In my experience this certainly holds true and companies should take note of this measure and work to understand how it may impact their business. I’ve calculated churn on many occasion and here’s my formula:
Churn = Beginning Customer Universe + New Customers + Reactivated Customers – Lapsed Customers
The above should be calculated every month at the very least so that any improvement can be tracked and historically compared. If run monthly, New Customers come on file over the past 30 days while customers lapse after 12 months and reactivate if a transaction occurs after not being see since over that same time-frame.
Next, here are my 3 tips to combat negative customer churn:
1) Implement CRM – hire/train a professional whose primary job is to maintain the customer relationship and create value in the process. Marketing Segmentation will be a key part of this strategy as it will help to identify customers likely to attrite and those preparing for the next step in their lifecycle.
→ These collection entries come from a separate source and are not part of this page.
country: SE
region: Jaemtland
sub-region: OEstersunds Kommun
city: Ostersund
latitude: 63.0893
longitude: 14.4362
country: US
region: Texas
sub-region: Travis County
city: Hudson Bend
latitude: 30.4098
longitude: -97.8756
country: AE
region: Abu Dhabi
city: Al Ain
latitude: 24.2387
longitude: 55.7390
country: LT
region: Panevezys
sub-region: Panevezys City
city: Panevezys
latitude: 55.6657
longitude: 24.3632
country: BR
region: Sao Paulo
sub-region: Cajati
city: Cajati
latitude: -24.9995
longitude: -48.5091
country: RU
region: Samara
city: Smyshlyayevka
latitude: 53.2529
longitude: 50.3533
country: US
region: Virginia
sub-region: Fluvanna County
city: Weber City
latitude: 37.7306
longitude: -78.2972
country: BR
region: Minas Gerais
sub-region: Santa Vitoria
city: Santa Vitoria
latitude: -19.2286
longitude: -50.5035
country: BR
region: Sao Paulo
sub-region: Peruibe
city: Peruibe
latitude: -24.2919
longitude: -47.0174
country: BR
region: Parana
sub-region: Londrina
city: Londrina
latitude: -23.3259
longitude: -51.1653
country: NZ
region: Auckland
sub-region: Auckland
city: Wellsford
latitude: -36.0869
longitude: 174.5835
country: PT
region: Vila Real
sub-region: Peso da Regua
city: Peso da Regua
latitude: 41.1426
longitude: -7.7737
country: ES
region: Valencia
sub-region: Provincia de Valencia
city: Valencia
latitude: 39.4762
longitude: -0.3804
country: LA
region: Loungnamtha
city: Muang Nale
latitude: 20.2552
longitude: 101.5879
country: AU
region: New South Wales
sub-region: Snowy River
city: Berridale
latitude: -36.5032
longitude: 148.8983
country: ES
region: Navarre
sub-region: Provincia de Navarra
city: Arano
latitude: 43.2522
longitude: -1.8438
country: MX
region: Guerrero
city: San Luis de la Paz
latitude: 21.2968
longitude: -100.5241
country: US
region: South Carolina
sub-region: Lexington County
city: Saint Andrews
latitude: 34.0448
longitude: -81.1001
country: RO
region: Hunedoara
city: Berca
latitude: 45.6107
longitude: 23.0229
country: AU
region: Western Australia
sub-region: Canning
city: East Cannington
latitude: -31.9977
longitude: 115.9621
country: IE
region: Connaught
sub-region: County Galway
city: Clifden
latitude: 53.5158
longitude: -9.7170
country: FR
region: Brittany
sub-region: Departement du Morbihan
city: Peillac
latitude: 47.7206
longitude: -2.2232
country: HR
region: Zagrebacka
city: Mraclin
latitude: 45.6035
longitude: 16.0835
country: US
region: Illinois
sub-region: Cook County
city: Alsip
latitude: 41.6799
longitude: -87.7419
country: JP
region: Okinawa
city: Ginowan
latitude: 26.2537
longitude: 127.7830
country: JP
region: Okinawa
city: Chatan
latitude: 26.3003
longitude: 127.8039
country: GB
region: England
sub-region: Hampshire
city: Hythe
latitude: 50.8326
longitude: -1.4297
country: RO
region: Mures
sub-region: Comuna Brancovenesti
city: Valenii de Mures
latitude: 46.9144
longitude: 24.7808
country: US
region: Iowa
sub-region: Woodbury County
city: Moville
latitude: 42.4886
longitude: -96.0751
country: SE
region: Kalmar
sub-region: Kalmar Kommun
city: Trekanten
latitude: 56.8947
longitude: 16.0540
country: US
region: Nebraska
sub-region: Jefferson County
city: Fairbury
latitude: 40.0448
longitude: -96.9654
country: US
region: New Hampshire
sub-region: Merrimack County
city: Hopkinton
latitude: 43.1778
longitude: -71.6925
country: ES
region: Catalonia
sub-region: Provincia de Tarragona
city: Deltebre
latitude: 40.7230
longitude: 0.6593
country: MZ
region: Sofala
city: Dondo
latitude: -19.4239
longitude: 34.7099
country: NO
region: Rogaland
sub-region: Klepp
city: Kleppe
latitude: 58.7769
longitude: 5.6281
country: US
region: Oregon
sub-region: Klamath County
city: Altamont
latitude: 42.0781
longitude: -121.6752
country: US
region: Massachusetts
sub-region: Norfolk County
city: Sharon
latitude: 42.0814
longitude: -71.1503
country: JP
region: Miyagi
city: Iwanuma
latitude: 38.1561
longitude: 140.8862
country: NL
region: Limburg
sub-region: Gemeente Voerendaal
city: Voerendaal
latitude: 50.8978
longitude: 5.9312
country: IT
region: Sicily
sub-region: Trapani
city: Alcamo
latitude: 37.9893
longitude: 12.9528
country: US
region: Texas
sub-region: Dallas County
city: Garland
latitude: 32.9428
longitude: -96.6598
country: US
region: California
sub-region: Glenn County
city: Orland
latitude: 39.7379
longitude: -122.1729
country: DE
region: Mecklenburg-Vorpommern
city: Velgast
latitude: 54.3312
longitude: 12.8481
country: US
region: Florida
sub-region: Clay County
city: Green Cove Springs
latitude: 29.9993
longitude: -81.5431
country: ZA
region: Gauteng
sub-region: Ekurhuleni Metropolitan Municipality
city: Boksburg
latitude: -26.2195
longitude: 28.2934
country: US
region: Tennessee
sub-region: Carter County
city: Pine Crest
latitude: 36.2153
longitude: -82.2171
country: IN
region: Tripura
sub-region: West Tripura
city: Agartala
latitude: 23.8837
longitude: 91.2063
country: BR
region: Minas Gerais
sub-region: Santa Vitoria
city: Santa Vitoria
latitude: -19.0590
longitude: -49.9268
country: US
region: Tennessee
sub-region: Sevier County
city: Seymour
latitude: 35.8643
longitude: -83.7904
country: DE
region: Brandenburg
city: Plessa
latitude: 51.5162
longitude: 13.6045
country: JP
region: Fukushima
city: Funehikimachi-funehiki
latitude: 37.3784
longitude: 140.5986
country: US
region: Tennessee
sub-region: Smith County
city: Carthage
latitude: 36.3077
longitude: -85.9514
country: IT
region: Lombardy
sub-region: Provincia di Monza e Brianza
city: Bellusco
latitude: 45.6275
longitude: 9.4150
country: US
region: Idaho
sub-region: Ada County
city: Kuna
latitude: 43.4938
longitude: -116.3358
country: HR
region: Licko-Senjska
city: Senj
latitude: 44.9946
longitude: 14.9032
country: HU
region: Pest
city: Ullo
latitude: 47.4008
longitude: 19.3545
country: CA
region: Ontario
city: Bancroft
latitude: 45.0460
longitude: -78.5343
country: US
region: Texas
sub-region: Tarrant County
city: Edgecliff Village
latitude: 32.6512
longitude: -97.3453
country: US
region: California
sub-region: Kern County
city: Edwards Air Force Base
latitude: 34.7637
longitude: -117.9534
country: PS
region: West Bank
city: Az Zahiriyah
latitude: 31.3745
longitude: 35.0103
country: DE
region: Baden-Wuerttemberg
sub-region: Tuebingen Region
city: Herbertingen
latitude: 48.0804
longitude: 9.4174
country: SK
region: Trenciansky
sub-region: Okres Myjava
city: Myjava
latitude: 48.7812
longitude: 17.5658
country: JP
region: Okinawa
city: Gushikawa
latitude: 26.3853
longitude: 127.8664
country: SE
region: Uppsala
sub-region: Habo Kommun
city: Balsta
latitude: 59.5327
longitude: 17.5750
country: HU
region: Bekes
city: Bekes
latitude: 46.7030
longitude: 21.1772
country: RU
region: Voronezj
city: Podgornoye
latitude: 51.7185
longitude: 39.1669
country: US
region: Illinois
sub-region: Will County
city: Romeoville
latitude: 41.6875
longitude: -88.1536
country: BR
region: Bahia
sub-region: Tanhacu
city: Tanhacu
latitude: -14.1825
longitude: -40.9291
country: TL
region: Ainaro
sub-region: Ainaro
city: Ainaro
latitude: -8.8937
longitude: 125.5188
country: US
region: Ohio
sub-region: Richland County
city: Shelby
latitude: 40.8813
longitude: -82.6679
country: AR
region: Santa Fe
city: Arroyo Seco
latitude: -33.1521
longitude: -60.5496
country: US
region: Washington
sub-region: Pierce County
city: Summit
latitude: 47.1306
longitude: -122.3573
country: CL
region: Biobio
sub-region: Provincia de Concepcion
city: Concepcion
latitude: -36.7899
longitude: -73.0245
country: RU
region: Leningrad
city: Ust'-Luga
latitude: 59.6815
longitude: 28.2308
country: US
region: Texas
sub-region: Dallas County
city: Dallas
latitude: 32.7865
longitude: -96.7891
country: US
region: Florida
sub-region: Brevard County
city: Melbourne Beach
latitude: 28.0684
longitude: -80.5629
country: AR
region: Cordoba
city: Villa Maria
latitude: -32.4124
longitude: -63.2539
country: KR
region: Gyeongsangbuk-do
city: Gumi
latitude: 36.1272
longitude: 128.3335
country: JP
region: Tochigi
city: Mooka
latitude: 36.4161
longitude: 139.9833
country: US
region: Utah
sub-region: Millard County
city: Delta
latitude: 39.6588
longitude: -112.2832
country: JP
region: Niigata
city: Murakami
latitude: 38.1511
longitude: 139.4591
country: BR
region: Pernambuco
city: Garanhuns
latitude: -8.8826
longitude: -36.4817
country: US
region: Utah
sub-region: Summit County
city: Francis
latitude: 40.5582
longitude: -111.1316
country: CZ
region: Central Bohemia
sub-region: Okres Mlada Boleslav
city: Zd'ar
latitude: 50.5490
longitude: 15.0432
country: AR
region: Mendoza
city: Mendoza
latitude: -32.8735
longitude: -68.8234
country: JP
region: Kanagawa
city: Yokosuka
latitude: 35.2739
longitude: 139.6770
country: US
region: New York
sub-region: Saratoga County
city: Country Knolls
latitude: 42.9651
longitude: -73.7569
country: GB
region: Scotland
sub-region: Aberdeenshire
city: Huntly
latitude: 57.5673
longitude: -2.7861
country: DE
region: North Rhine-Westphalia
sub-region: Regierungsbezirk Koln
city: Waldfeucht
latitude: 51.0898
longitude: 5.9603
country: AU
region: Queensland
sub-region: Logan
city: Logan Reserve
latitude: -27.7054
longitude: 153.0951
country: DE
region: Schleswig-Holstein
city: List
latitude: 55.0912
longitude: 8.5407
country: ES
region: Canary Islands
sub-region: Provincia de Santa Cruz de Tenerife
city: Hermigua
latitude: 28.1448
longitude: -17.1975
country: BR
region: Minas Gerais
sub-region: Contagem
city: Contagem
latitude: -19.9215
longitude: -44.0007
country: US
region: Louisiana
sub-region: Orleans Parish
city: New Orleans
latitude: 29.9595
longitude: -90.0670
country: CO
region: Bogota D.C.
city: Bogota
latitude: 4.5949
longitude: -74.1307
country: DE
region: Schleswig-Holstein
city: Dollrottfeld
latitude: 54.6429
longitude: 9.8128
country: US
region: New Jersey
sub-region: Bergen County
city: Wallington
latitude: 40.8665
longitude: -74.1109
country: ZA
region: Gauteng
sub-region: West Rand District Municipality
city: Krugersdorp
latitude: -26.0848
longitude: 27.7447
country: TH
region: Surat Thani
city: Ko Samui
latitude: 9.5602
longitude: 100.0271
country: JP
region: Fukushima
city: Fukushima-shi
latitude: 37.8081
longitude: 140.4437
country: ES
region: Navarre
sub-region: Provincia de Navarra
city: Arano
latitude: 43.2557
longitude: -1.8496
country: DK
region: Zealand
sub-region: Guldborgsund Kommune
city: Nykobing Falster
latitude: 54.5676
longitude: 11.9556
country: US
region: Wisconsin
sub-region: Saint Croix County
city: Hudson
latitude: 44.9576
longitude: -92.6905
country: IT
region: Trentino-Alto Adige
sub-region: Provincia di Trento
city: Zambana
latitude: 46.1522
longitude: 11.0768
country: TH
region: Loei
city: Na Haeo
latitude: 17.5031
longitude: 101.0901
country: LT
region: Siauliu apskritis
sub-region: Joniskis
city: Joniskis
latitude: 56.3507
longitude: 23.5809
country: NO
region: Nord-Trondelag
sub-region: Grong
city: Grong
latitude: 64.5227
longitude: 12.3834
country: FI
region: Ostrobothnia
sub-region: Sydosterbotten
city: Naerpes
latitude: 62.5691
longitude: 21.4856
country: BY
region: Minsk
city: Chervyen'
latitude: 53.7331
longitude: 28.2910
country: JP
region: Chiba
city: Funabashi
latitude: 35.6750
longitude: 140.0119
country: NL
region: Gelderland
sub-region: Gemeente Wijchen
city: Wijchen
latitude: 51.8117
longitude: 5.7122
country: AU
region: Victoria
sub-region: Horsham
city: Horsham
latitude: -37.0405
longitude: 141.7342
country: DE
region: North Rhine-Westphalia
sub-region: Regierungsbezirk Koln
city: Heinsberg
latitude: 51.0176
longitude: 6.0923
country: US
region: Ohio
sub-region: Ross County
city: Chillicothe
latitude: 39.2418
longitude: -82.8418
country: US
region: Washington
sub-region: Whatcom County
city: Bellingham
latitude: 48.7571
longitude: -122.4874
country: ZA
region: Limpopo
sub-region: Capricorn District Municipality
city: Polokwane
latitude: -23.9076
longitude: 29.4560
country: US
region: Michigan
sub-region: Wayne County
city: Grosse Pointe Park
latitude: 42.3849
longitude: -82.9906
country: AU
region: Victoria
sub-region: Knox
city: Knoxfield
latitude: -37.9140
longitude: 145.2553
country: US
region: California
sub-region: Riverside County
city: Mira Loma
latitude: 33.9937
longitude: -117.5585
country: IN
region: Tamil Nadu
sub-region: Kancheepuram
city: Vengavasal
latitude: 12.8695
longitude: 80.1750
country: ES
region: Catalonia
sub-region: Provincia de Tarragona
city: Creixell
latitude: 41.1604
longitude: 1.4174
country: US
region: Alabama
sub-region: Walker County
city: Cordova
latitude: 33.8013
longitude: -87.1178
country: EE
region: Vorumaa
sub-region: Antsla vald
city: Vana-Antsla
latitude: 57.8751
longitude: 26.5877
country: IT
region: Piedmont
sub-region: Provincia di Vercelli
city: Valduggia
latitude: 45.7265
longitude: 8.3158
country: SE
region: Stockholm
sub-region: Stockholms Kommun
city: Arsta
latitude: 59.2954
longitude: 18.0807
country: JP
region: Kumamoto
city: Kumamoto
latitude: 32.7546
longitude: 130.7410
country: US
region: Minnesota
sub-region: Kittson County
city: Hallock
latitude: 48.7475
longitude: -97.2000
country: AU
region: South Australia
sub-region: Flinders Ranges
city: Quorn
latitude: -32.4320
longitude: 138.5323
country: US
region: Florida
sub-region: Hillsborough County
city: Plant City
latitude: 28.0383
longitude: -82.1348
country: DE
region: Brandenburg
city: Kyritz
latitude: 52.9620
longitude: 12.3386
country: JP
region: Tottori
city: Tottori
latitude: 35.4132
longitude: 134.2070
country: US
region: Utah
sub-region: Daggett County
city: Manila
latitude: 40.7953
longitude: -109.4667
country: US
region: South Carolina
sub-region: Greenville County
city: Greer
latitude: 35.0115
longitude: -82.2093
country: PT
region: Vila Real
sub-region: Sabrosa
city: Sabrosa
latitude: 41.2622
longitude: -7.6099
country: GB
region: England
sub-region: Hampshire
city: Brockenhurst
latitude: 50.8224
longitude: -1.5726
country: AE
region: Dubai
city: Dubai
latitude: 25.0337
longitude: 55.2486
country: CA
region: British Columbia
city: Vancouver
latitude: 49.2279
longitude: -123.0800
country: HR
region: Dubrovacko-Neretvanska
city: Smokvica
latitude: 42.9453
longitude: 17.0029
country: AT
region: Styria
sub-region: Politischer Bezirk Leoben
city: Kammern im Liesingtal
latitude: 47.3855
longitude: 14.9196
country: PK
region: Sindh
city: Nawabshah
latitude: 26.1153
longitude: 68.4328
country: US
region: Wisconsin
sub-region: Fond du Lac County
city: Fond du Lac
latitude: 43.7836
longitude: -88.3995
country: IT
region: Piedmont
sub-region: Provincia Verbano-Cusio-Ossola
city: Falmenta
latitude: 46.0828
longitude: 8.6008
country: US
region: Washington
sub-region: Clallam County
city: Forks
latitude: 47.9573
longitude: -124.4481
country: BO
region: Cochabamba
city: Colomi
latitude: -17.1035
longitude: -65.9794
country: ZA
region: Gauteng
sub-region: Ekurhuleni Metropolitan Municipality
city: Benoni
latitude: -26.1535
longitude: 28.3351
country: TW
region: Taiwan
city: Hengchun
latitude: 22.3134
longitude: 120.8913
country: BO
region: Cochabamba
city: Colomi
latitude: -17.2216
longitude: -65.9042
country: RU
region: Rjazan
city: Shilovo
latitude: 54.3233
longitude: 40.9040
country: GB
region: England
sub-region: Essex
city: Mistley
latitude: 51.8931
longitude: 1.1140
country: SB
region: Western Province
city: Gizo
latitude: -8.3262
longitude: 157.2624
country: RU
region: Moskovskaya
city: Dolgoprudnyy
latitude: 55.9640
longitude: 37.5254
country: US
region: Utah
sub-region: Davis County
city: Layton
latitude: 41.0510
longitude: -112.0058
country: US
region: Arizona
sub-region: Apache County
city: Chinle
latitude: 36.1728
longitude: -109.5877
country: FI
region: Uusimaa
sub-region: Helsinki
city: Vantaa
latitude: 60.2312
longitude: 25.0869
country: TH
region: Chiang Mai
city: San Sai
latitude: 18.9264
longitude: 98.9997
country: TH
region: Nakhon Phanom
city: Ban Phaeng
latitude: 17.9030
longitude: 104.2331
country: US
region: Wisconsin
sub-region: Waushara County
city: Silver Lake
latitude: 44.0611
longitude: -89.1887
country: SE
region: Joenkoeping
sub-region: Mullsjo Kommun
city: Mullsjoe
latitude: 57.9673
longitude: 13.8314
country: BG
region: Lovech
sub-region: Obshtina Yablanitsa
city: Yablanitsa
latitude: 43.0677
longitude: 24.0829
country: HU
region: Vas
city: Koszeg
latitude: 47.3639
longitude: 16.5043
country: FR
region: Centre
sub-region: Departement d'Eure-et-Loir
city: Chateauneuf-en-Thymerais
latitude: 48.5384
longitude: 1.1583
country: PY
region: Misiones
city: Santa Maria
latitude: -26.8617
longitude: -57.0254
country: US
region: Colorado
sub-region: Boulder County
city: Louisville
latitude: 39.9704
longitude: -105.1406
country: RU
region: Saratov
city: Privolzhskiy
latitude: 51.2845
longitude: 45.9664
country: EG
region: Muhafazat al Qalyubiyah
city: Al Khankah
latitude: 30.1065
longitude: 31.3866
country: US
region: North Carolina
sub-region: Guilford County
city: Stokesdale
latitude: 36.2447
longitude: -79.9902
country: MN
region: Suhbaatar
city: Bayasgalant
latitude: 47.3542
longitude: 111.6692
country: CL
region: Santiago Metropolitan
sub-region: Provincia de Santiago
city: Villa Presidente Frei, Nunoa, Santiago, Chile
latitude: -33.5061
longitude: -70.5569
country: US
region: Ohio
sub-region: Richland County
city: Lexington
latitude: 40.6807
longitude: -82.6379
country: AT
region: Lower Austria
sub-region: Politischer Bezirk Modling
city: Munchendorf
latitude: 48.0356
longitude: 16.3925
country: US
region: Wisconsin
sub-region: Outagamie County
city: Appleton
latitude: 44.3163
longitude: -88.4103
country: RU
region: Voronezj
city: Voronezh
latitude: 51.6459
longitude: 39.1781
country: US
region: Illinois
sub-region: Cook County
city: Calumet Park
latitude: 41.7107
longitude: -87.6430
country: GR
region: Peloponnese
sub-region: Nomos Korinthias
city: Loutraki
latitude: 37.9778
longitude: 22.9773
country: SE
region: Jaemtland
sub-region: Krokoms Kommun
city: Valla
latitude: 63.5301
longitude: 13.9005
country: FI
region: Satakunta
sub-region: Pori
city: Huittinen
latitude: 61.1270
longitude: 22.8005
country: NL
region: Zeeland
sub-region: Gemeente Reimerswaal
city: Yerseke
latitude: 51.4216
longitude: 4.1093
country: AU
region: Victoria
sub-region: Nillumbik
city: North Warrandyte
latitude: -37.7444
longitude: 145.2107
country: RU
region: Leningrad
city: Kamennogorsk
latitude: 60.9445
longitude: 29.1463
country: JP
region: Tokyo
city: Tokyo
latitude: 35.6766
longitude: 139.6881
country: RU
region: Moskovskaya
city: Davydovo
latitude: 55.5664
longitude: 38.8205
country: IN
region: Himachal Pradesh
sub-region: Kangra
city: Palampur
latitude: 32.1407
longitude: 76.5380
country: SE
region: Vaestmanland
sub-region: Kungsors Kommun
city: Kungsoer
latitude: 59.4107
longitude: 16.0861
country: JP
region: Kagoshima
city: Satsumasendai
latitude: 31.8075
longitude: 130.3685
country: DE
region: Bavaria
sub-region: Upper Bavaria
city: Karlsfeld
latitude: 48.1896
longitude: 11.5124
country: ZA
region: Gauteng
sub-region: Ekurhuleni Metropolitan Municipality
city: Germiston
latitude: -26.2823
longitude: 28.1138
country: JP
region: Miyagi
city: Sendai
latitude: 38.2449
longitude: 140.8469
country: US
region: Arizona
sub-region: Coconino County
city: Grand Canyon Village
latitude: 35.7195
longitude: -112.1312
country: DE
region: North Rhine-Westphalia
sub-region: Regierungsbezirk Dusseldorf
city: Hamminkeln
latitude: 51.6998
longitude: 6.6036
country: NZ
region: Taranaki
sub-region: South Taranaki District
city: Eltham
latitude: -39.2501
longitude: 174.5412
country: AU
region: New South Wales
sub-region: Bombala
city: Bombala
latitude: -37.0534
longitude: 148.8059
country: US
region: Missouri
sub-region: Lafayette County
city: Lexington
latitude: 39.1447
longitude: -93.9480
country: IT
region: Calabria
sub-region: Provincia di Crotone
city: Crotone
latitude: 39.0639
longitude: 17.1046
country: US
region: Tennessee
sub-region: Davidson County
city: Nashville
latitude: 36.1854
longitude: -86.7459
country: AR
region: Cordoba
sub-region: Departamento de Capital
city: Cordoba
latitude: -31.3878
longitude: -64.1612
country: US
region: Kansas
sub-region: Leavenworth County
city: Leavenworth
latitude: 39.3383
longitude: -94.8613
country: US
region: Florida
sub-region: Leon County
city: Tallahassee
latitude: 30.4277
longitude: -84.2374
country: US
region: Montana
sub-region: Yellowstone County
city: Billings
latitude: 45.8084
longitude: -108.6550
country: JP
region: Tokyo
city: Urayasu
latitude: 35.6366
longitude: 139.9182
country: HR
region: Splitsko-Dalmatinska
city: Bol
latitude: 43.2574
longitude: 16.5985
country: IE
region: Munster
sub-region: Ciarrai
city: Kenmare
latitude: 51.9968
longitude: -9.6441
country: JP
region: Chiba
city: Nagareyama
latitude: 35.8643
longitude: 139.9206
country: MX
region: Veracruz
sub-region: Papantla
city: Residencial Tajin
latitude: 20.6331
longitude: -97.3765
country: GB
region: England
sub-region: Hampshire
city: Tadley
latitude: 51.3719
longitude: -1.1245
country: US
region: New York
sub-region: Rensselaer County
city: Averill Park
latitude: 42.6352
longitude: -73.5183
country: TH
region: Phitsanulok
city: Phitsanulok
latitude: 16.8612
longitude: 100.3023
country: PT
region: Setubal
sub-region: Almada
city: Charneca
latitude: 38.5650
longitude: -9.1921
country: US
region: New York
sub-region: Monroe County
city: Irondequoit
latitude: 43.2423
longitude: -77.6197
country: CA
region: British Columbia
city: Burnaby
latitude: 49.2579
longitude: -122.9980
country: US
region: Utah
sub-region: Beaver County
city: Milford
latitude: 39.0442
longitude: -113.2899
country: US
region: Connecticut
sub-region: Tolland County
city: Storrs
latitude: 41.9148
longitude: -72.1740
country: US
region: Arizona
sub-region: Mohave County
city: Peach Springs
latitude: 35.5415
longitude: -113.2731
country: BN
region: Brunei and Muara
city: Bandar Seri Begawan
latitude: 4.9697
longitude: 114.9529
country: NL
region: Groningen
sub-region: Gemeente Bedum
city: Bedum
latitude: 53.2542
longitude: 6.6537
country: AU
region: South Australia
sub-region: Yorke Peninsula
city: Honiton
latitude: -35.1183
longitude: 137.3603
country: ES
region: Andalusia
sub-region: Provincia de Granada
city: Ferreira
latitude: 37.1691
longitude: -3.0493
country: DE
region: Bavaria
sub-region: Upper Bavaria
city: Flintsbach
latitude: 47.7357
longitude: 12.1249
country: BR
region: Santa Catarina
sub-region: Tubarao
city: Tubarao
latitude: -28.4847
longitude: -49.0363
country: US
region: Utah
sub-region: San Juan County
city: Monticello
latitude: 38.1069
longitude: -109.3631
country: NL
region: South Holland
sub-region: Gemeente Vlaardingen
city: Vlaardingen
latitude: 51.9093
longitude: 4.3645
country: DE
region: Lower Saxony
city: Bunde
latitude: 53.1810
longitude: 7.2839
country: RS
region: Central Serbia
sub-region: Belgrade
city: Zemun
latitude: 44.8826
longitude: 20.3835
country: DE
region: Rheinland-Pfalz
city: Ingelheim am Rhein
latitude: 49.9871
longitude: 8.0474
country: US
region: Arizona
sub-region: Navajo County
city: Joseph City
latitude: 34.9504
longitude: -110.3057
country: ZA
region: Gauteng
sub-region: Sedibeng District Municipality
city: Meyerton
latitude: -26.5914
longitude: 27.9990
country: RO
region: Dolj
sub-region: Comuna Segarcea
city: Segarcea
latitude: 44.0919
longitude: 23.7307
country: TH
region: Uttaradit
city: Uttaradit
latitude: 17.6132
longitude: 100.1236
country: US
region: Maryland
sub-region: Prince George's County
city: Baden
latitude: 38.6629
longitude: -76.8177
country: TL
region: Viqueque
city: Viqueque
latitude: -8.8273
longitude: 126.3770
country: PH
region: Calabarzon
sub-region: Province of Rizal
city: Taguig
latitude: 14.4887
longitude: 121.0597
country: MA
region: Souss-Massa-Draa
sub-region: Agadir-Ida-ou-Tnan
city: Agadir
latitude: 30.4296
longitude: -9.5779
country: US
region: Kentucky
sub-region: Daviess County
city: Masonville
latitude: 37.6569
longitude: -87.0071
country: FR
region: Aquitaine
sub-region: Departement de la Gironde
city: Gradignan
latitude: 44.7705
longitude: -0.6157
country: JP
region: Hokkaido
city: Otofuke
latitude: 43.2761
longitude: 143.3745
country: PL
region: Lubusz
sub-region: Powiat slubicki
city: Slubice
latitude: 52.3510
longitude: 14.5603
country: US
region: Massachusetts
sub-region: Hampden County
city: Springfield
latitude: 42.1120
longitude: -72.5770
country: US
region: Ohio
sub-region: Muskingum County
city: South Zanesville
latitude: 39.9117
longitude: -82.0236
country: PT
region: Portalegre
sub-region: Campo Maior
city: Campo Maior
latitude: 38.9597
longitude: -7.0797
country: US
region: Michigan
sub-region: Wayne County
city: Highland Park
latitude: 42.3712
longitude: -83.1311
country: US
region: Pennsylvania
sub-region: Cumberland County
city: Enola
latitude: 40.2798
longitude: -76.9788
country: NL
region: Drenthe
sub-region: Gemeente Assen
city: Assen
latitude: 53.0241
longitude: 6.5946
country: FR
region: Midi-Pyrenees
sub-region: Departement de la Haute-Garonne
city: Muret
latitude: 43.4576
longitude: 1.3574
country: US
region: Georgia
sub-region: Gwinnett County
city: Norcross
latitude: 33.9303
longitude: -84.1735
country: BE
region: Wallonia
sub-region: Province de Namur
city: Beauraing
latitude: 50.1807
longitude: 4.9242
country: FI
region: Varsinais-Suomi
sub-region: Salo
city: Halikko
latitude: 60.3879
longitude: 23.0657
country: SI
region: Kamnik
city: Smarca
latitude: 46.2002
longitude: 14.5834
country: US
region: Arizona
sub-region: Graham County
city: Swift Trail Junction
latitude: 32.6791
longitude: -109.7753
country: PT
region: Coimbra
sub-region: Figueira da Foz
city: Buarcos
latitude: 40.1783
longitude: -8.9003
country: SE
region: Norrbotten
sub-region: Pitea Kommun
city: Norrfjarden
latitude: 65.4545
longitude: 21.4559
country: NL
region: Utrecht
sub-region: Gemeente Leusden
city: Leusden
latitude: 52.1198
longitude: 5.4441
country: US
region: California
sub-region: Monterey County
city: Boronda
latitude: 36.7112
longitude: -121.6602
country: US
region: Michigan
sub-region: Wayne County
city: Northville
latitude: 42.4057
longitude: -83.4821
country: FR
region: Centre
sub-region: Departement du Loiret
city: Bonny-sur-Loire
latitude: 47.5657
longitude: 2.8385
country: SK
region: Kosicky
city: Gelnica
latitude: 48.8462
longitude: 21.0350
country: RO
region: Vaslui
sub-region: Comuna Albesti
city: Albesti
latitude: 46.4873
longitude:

2) Install and Execute Marketing Automation – digital and marketing automation will do wonders for customer churn by keeping the contact and communication constant with customers. This will help leverage your customer contacts and develop the feedback cycle so that business can better understand the customer’s willingness to interact and communicate.
3) Setup A Loyalty Program – Loyalty programs have known to heighten customer engagement and increase Lifetime Value (LTV). They can be as simple or complicated as business prefers, but should always take into account what the customer wants and needs.
The battle to decrease negative churn should be on every executive’s mind if they desire business relevance and longevity. The answers to improved churn will always lie in the data and tactics can be set with good Marketing and Loyalty programs.